Segment Start: Provided material
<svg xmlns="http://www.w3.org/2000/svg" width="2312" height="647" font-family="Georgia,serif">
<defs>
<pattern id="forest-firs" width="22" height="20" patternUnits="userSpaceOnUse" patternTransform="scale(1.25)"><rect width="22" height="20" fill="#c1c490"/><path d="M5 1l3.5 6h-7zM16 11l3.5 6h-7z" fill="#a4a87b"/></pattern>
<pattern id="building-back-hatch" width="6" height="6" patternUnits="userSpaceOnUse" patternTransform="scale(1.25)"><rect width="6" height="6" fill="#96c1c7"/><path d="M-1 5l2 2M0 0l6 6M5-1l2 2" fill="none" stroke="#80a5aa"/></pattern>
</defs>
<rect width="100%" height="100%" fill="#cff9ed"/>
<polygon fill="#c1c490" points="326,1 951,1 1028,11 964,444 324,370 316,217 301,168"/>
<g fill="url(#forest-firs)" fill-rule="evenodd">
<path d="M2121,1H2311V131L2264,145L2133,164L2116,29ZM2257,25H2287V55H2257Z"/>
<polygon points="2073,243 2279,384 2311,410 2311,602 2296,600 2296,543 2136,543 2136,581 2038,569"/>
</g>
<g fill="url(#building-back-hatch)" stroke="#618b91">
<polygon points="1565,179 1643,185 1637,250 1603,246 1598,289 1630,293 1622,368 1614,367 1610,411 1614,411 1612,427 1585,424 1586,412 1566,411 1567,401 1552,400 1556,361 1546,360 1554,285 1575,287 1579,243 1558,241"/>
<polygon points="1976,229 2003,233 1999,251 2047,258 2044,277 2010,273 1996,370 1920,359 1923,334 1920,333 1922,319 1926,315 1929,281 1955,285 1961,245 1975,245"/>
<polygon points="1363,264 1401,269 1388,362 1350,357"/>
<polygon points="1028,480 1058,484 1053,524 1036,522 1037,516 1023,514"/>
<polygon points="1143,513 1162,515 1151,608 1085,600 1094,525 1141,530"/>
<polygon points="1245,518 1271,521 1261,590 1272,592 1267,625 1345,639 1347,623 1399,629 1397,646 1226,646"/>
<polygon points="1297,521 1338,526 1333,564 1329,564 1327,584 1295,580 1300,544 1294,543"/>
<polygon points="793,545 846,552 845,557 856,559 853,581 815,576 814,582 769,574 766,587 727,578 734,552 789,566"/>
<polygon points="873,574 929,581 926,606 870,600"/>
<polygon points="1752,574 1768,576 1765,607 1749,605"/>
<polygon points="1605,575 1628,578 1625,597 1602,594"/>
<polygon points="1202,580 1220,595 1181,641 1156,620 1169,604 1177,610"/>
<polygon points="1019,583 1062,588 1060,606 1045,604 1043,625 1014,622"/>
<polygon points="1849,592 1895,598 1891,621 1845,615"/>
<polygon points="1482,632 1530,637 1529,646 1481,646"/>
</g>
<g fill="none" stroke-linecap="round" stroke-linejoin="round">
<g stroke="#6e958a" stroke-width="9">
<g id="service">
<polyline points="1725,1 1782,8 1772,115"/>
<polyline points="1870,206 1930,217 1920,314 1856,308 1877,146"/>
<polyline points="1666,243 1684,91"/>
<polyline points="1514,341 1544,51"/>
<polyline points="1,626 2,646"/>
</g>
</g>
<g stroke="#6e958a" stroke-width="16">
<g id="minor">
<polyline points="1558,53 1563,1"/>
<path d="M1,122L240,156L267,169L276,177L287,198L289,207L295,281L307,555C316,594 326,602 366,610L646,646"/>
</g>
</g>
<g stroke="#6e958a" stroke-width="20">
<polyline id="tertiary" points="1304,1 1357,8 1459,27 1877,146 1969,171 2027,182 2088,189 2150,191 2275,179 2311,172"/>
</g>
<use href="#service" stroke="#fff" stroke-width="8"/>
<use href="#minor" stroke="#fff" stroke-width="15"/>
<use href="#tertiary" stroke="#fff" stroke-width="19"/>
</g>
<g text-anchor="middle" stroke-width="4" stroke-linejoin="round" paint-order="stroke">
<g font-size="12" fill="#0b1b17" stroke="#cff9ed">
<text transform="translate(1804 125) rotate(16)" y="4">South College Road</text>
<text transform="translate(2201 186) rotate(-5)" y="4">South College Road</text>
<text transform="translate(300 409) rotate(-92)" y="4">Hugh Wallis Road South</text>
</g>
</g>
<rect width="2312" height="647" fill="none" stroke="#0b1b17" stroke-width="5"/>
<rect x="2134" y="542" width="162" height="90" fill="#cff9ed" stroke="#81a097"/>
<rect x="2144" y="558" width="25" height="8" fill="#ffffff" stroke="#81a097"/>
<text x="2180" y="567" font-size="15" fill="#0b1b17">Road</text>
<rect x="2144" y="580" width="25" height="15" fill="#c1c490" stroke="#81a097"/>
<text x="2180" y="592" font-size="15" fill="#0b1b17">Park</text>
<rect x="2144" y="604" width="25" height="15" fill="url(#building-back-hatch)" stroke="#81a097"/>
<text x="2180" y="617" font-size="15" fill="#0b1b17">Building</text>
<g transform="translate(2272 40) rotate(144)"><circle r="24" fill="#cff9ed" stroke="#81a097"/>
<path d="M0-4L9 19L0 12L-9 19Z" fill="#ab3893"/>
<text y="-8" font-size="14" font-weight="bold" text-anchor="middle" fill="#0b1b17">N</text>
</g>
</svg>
Segment End: Provided material
[Work required]
Every piece of the data must be set down exactly. Omit nothing.

[Response to the exercise]
<svg xmlns="http://www.w3.org/2000/svg" width="2312" height="647" font-family="Georgia,serif">
<defs>
<pattern id="forest-firs" width="22" height="20" patternUnits="userSpaceOnUse" patternTransform="scale(1.25)"><rect width="22" height="20" fill="#c1c490"/><path d="M5 1l3.5 6h-7zM16 11l3.5 6h-7z" fill="#a4a87b"/></pattern>
<pattern id="building-back-hatch" width="6" height="6" patternUnits="userSpaceOnUse" patternTransform="scale(1.25)"><rect width="6" height="6" fill="#96c1c7"/><path d="M-1 5l2 2M0 0l6 6M5-1l2 2" fill="none" stroke="#80a5aa"/></pattern>
</defs>
<rect width="100%" height="100%" fill="#cff9ed"/>
<polygon fill="#c1c490" points="326,1 951,1 1028,11 964,444 324,370 316,217 301,168"/>
<g fill="url(#forest-firs)" fill-rule="evenodd">
<path d="M2121,1H2311V131L2264,145L2133,164L2116,29ZM2257,25H2287V55H2257Z"/>
<polygon points="2073,243 2279,384 2311,410 2311,602 2296,600 2296,543 2136,543 2136,581 2038,569"/>
</g>
<g fill="url(#building-back-hatch)" stroke="#618b91">
<polygon points="1565,179 1643,185 1637,250 1603,246 1598,289 1630,293 1622,368 1614,367 1610,411 1614,411 1612,427 1585,424 1586,412 1566,411 1567,401 1552,400 1556,361 1546,360 1554,285 1575,287 1579,243 1558,241"/>
<polygon points="1976,229 2003,233 1999,251 2047,258 2044,277 2010,273 1996,370 1920,359 1923,334 1920,333 1922,319 1926,315 1929,281 1955,285 1961,245 1975,245"/>
<polygon points="1363,264 1401,269 1388,362 1350,357"/>
<polygon points="1028,480 1058,484 1053,524 1036,522 1037,516 1023,514"/>
<polygon points="1143,513 1162,515 1151,608 1085,600 1094,525 1141,530"/>
<polygon points="1245,518 1271,521 1261,590 1272,592 1267,625 1345,639 1347,623 1399,629 1397,646 1226,646"/>
<polygon points="1297,521 1338,526 1333,564 1329,564 1327,584 1295,580 1300,544 1294,543"/>
<polygon points="793,545 846,552 845,557 856,559 853,581 815,576 814,582 769,574 766,587 727,578 734,552 789,566"/>
<polygon points="873,574 929,581 926,606 870,600"/>
<polygon points="1752,574 1768,576 1765,607 1749,605"/>
<polygon points="1605,575 1628,578 1625,597 1602,594"/>
<polygon points="1202,580 1220,595 1181,641 1156,620 1169,604 1177,610"/>
<polygon points="1019,583 1062,588 1060,606 1045,604 1043,625 1014,622"/>
<polygon points="1849,592 1895,598 1891,621 1845,615"/>
<polygon points="1482,632 1530,637 1529,646 1481,646"/>
</g>
<g fill="none" stroke-linecap="round" stroke-linejoin="round">
<g stroke="#6e958a" stroke-width="9">
<g id="service">
<polyline points="1725,1 1782,8 1772,115"/>
<polyline points="1870,206 1930,217 1920,314 1856,308 1877,146"/>
<polyline points="1666,243 1684,91"/>
<polyline points="1514,341 1544,51"/>
<polyline points="1,626 2,646"/>
</g>
</g>
<g stroke="#6e958a" stroke-width="16">
<g id="minor">
<polyline points="1558,53 1563,1"/>
<path d="M1,122L240,156L267,169L276,177L287,198L289,207L295,281L307,555C316,594 326,602 366,610L646,646"/>
</g>
</g>
<g stroke="#6e958a" stroke-width="20">
<polyline id="tertiary" points="1304,1 1357,8 1459,27 1877,146 1969,171 2027,182 2088,189 2150,191 2275,179 2311,172"/>
</g>
<use href="#service" stroke="#fff" stroke-width="8"/>
<use href="#minor" stroke="#fff" stroke-width="15"/>
<use href="#tertiary" stroke="#fff" stroke-width="19"/>
</g>
<g text-anchor="middle" stroke-width="4" stroke-linejoin="round" paint-order="stroke">
<g font-size="12" fill="#0b1b17" stroke="#cff9ed">
<text transform="translate(1804 125) rotate(16)" y="4">South College Road</text>
<text transform="translate(2201 186) rotate(-5)" y="4">South College Road</text>
<text transform="translate(300 409) rotate(-92)" y="4">Hugh Wallis Road South</text>
</g>
</g>
<rect width="2312" height="647" fill="none" stroke="#0b1b17" stroke-width="5"/>
<rect x="2134" y="542" width="162" height="90" fill="#cff9ed" stroke="#81a097"/>
<rect x="2144" y="558" width="25" height="8" fill="#ffffff" stroke="#81a097"/>
<text x="2180" y="567" font-size="15" fill="#0b1b17">Road</text>
<rect x="2144" y="580" width="25" height="15" fill="#c1c490" stroke="#81a097"/>
<text x="2180" y="592" font-size="15" fill="#0b1b17">Park</text>
<rect x="2144" y="604" width="25" height="15" fill="url(#building-back-hatch)" stroke="#81a097"/>
<text x="2180" y="617" font-size="15" fill="#0b1b17">Building</text>
<g transform="translate(2272 40) rotate(144)"><circle r="24" fill="#cff9ed" stroke="#81a097"/>
<path d="M0-4L9 19L0 12L-9 19Z" fill="#ab3893"/>
<text y="-8" font-size="14" font-weight="bold" text-anchor="middle" fill="#0b1b17">N</text>
</g>
</svg>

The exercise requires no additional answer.